レコーディングは"スマイル・セッション"以来となるゴールド・スター・スタジオで行われた。 ビーチ・ボーイズのコーラス・ワークは本当に素晴らしく、この高い音楽性はアルバム『サンフラワー』に引き継がれる事になる。 69年6月23日に「アイ・キャン・ヒア・ミュージック」に続くシングル曲として発表され、アメリカでは63位であったがイギリスでは6位まで上昇するヒットを記録した。

歌詞はブライアンを苦悩させている“頭の中で聞こえる声”を振り払い、新たな旅立ちを祝福するような希望に満ちた内容。 ブライアンの自由を奪っていた呪縛とはキャピトルだったのか? それとも父マリーだったのか? それとも・・??

98年の『エンドレス・ハーモニー』にはブライアンのガイド・ボーカルが入ったデモ・バージョンを収録。 2001年の『ホーソーン,カリフォルニア』にはブライアンが一部リードをとった素晴らしい別バージョンを聴く事が出来る。これを聴いた時に小生が受けた衝撃は凄かった。

作者:B.Wilson - R.Dunbar(M.Wilson)

リード:Carl


デニスとグレック・ヤコブソンが作ったサイケデリック・ソングの傑作。 淡々と歌われるリード・ボーカルはデニス。 不運を捨て新しい事を祝福しよう、という内容は、忌わしいチャールズ・マンソンとの決別を意味しているかのようだ。
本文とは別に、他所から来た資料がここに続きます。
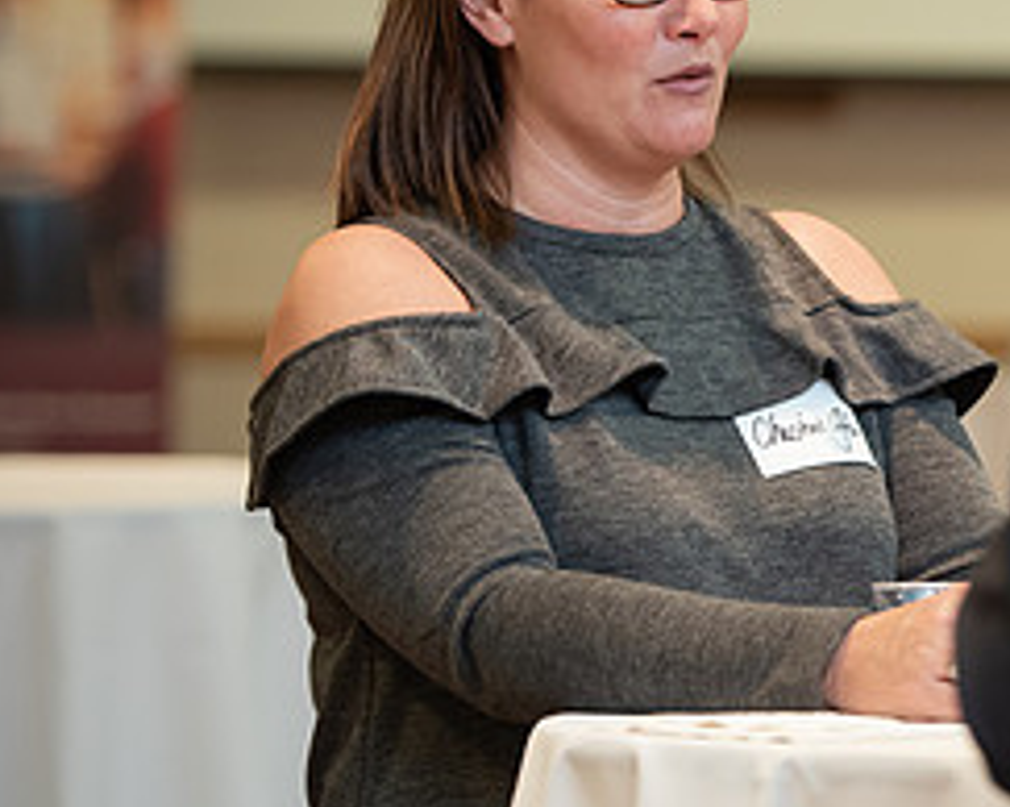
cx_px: 1189
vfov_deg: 5.9
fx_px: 7766
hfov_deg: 7.4
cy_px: 156
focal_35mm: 260
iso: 1600
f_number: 3.2
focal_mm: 116
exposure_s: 1/200
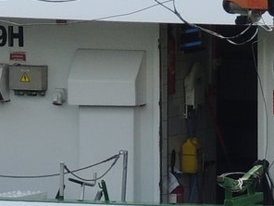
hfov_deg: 1.3
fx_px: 11754
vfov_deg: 1.0
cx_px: 276
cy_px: 303
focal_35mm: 1485
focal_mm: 49
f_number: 4.7
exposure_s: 1/400
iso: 100
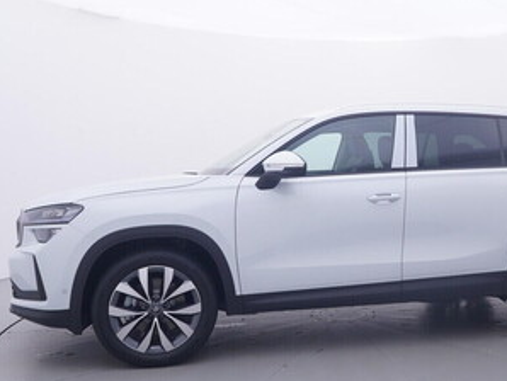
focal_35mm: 40
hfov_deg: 46.1
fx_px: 585
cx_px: 341
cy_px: 198
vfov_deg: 36.1
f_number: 5
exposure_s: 1/80
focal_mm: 15
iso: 200
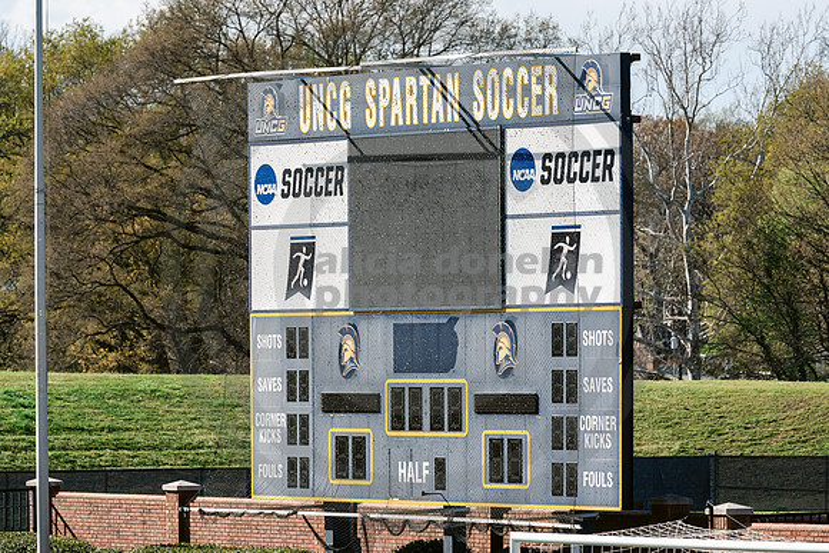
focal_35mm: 239
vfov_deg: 5.7
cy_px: 222
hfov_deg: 8.6
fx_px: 5516
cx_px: 414
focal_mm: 200
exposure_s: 1/2500
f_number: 6.3
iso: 640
シングル「ブレイク・アウェイ」のB面として発表されたが、A面に匹敵する完成度を誇る。 ブライアンのフォルセット・ボイスも入った重厚なコーラスは迫力があり、この圧倒的なハーモニーはアルバム『サンフラワー』を予感させるに十分である。

作者:D.Wilson - G.Jacobson

リード:Dennis




20/20

ネガが反対の裏ジャケット写真。



20/20

ジャケット内側の見開き写真。ブライアンの表情が印象的。



恋のリバイバル

作曲・作詞:ブライアン・ウィルソン/マイク・ラヴ


古い友人と話すことといえば
昔知り合った女の子の話題
長くて柔らかい髪
いつもビーチに行っていた
あのお気に入りの場所へ

日焼けした体に
太陽に輝く波
カリフォルニア・ガールズと
美しい海岸線
晴れ上がった日
一緒にいこうぜ
もう一度

月明かりの下で女の子と過ごした静かな海
暖かで暗い夜に時間を共にしたね

とても長い時間
ヘイ、ナウ、ヘイ、ナウ、ヘイ、ナウ、ヘイ、ナウ
ヘイ、ナウ、ヘイ、ナウ、ヘイ、ナウ、ヘイ、ナウ

さて、僕が考えている事
サーフィンやダンスした全ての場所
しばらく逢っていないみんなの顔
昔に戻って、もう一度始めよう

対訳:管理人




思い出

 かれこれ30年以上も前の事。

当時小生は新潟中央自動車学校に通っていたが、何故か学校に行く途中に石丸電気(今は無き新潟店!)でこのアルバムを衝動買いしてしまった。学校内にLPを持ち込めず、自転車の籠にレコードを入れたまま教習に。帰るとき、当然籠は空であった(笑)。

とった人はこのレコードを聴いたのだろうか? 今となっては知る由も無い、ある秋の思い出である。